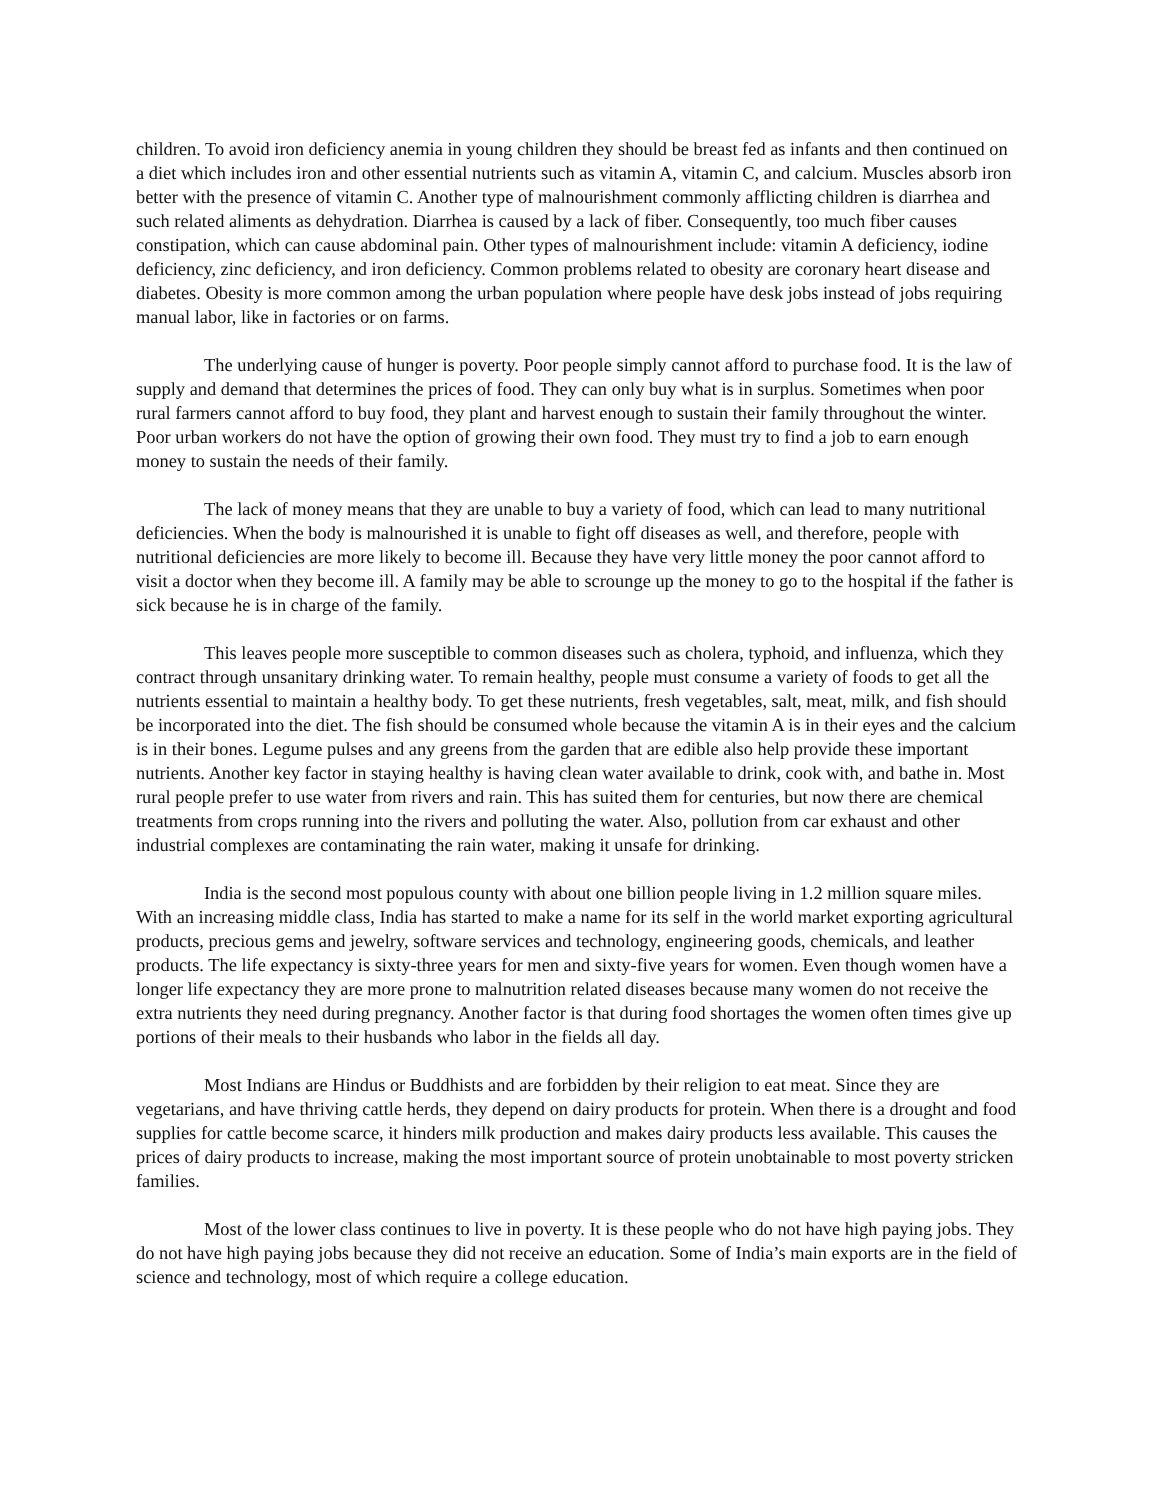children. To avoid iron deficiency anemia in young children they should be breast fed as infants and then continued on a diet which includes iron and other essential nutrients such as vitamin A, vitamin C, and calcium. Muscles absorb iron better with the presence of vitamin C. Another type of malnourishment commonly afflicting children is diarrhea and such related aliments as dehydration. Diarrhea is caused by a lack of fiber. Consequently, too much fiber causes constipation, which can cause abdominal pain. Other types of malnourishment include: vitamin A deficiency, iodine deficiency, zinc deficiency, and iron deficiency. Common problems related to obesity are coronary heart disease and diabetes. Obesity is more common among the urban population where people have desk jobs instead of jobs requiring manual labor, like in factories or on farms.
The underlying cause of hunger is poverty. Poor people simply cannot afford to purchase food. It is the law of supply and demand that determines the prices of food. They can only buy what is in surplus. Sometimes when poor rural farmers cannot afford to buy food, they plant and harvest enough to sustain their family throughout the winter. Poor urban workers do not have the option of growing their own food. They must try to find a job to earn enough money to sustain the needs of their family.
The lack of money means that they are unable to buy a variety of food, which can lead to many nutritional deficiencies. When the body is malnourished it is unable to fight off diseases as well, and therefore, people with nutritional deficiencies are more likely to become ill. Because they have very little money the poor cannot afford to visit a doctor when they become ill. A family may be able to scrounge up the money to go to the hospital if the father is sick because he is in charge of the family.
This leaves people more susceptible to common diseases such as cholera, typhoid, and influenza, which they contract through unsanitary drinking water. To remain healthy, people must consume a variety of foods to get all the nutrients essential to maintain a healthy body. To get these nutrients, fresh vegetables, salt, meat, milk, and fish should be incorporated into the diet. The fish should be consumed whole because the vitamin A is in their eyes and the calcium is in their bones. Legume pulses and any greens from the garden that are edible also help provide these important nutrients. Another key factor in staying healthy is having clean water available to drink, cook with, and bathe in. Most rural people prefer to use water from rivers and rain. This has suited them for centuries, but now there are chemical treatments from crops running into the rivers and polluting the water. Also, pollution from car exhaust and other industrial complexes are contaminating the rain water, making it unsafe for drinking.
India is the second most populous county with about one billion people living in 1.2 million square miles. With an increasing middle class, India has started to make a name for its self in the world market exporting agricultural products, precious gems and jewelry, software services and technology, engineering goods, chemicals, and leather products. The life expectancy is sixty-three years for men and sixty-five years for women. Even though women have a longer life expectancy they are more prone to malnutrition related diseases because many women do not receive the extra nutrients they need during pregnancy. Another factor is that during food shortages the women often times give up portions of their meals to their husbands who labor in the fields all day.
Most Indians are Hindus or Buddhists and are forbidden by their religion to eat meat. Since they are vegetarians, and have thriving cattle herds, they depend on dairy products for protein. When there is a drought and food supplies for cattle become scarce, it hinders milk production and makes dairy products less available. This causes the prices of dairy products to increase, making the most important source of protein unobtainable to most poverty stricken families.
Most of the lower class continues to live in poverty. It is these people who do not have high paying jobs. They do not have high paying jobs because they did not receive an education. Some of India’s main exports are in the field of science and technology, most of which require a college education.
———
About this task: Without the pictures, copy the entries from their first line through the line containing "The underlying cause", and only those lines.

Expected answer:
children. To avoid iron deficiency anemia in young children they should be breast fed as infants and then continued on a diet which includes iron and other essential nutrients such as vitamin A, vitamin C, and calcium. Muscles absorb iron better with the presence of vitamin C. Another type of malnourishment commonly afflicting children is diarrhea and such related aliments as dehydration. Diarrhea is caused by a lack of fiber. Consequently, too much fiber causes constipation, which can cause abdominal pain. Other types of malnourishment include: vitamin A deficiency, iodine deficiency, zinc deficiency, and iron deficiency. Common problems related to obesity are coronary heart disease and diabetes. Obesity is more common among the urban population where people have desk jobs instead of jobs requiring manual labor, like in factories or on farms.
The underlying cause of hunger is poverty. Poor people simply cannot afford to purchase food. It is the law of supply and demand that determines the prices of food. They can only buy what is in surplus. Sometimes when poor rural farmers cannot afford to buy food, they plant and harvest enough to sustain their family throughout the winter. Poor urban workers do not have the option of growing their own food. They must try to find a job to earn enough money to sustain the needs of their family.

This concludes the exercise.